Sandıktan çıkan sonuç da şaşırtmadı. Özgür Özel, neredeyse oy birliğiyle yeniden seçildi. Ancak 105 geçersiz oy dikkat çekiciydi. Bu rakam, belki de sessiz bir mesajdı: "Biz geldik, görevimizi yaptık ama içimiz pek rahat değil." Belki de bu oylar, iç muhasebenin, sorgulamanın, hatta hafif bir protestonun ifadesiydi.
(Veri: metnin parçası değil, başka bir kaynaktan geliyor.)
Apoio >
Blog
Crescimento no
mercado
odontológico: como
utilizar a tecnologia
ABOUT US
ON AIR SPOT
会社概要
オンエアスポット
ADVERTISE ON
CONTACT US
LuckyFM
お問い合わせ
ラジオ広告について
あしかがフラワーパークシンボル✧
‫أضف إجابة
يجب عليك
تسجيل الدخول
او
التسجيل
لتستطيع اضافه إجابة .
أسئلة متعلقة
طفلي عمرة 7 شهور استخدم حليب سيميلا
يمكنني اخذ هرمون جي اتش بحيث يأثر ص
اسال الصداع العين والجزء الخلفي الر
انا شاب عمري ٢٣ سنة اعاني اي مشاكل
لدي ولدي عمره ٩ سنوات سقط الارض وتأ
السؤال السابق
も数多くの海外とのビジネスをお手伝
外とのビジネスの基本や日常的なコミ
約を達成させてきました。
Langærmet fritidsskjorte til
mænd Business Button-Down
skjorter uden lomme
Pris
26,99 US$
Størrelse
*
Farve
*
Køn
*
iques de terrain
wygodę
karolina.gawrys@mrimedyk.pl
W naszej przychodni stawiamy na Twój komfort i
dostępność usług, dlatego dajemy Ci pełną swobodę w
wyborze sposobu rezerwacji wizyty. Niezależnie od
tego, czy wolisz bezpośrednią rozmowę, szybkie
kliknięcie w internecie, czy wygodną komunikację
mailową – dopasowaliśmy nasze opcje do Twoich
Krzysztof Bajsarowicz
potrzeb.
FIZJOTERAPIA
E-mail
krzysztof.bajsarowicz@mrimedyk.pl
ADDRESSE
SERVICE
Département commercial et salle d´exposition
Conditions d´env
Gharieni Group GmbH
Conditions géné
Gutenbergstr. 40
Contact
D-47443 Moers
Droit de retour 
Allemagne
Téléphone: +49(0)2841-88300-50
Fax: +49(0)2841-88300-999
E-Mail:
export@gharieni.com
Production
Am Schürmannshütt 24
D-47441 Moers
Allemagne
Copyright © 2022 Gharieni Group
Bu tablo karşısında akıllara şu soru geliyor: Parti içi demokrasi sadece formalite mi? CHP gibi köklü bir partide, farklı fikirlerin yarıştığı, adayların projelerle ön plana çıktığı bir kurultay beklenmez mi? Oysa kurultayda rekabet, "gelecek sefere görüşürüz" diyerek salondan sessizce ayrılmış gibiydi.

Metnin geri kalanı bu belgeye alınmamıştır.